Collected data entries
[Start of section]
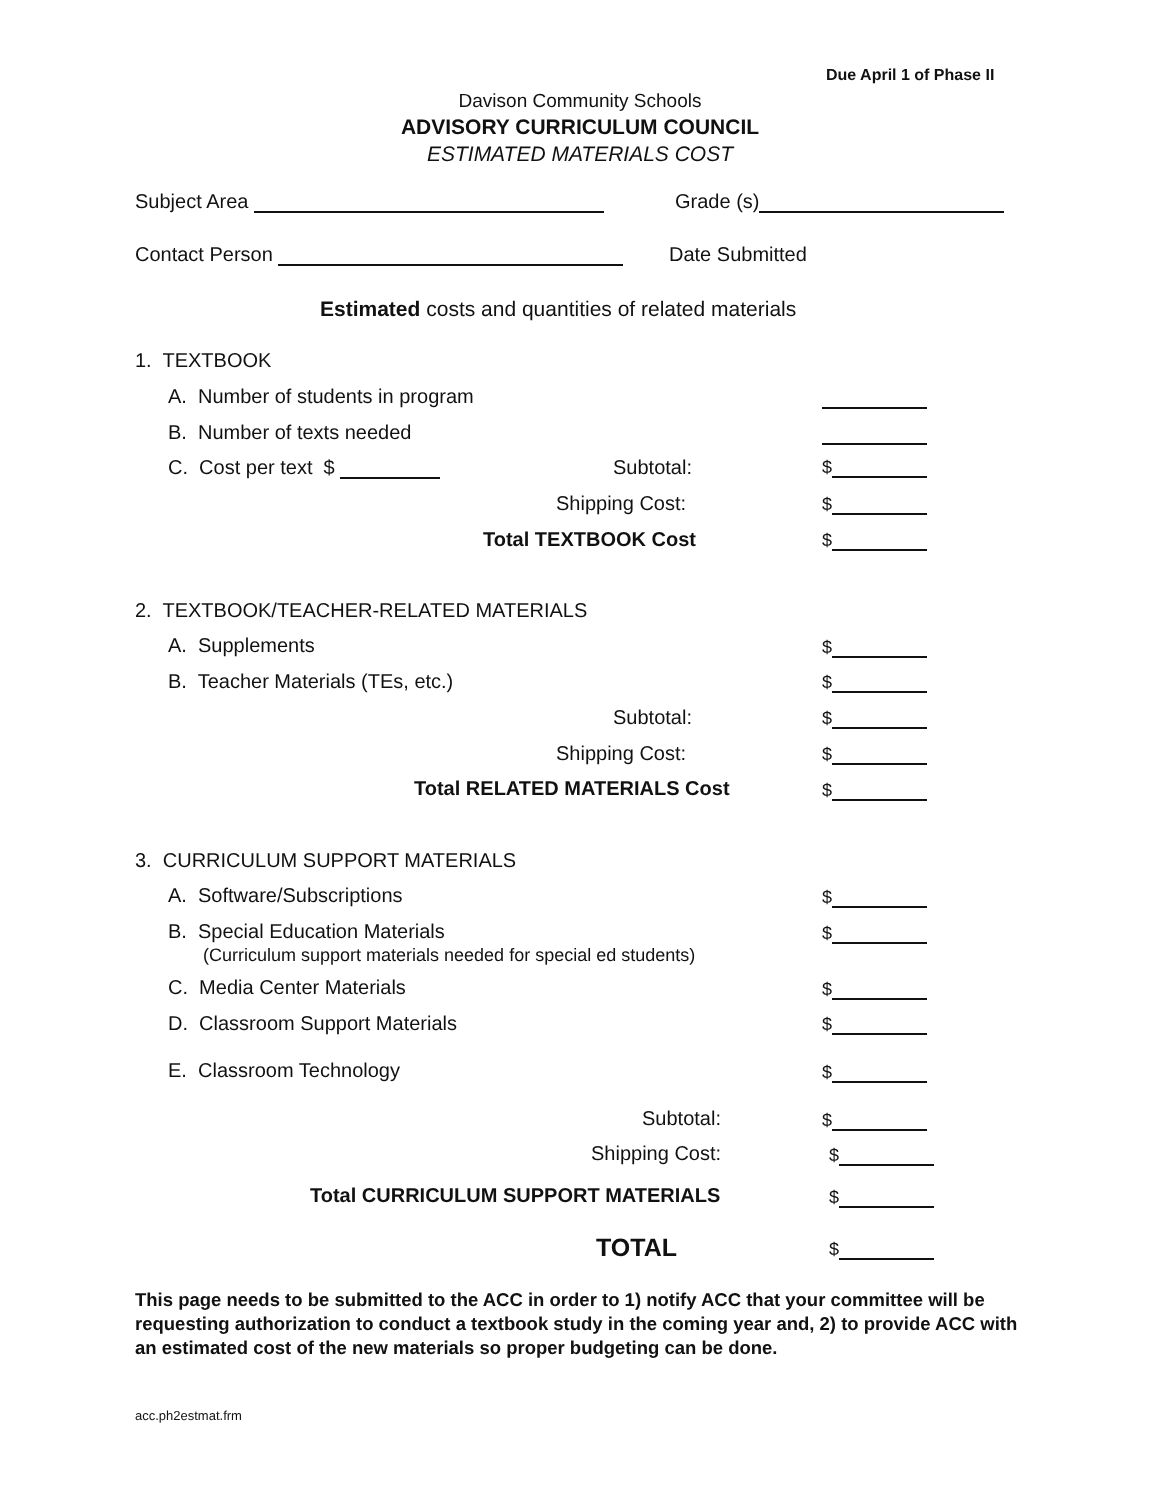Due April 1 of Phase II
Davison Community Schools
ADVISORY CURRICULUM COUNCIL
ESTIMATED MATERIALS COST
Subject Area Grade (s)
Contact Person Date Submitted
Estimated costs and quantities of related materials
1. TEXTBOOK
A. Number of students in program
B. Number of texts needed
C. Cost per text $ Subtotal: $
Shipping Cost: $
Total TEXTBOOK Cost $
2. TEXTBOOK/TEACHER-RELATED MATERIALS
A. Supplements $
B. Teacher Materials (TEs, etc.) $
Subtotal: $
Shipping Cost: $
Total RELATED MATERIALS Cost $
3. CURRICULUM SUPPORT MATERIALS
A. Software/Subscriptions $
B. Special Education Materials
(Curriculum support materials needed for special ed students)
$
C. Media Center Materials $
D. Classroom Support Materials $
E. Classroom Technology $
Subtotal: $
Shipping Cost: $
Total CURRICULUM SUPPORT MATERIALS $
TOTAL $
This page needs to be submitted to the ACC in order to 1) notify ACC that your committee will be requesting authorization to conduct a textbook study in the coming year and, 2) to provide ACC with an estimated cost of the new materials so proper budgeting can be done.
acc.ph2estmat.frm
[End of section]
REQUIREMENT:
Each line in the entries above, starting at the line with "Total TEXTBOOK Cost $" and ending at the line with "B. Special Education Materials", is to be printed exactly, and only those lines.

WRITTEN SOLUTION:
Total TEXTBOOK Cost $
2. TEXTBOOK/TEACHER-RELATED MATERIALS
A. Supplements $
B. Teacher Materials (TEs, etc.) $
Subtotal: $
Shipping Cost: $
Total RELATED MATERIALS Cost $
3. CURRICULUM SUPPORT MATERIALS
A. Software/Subscriptions $
B. Special Education Materials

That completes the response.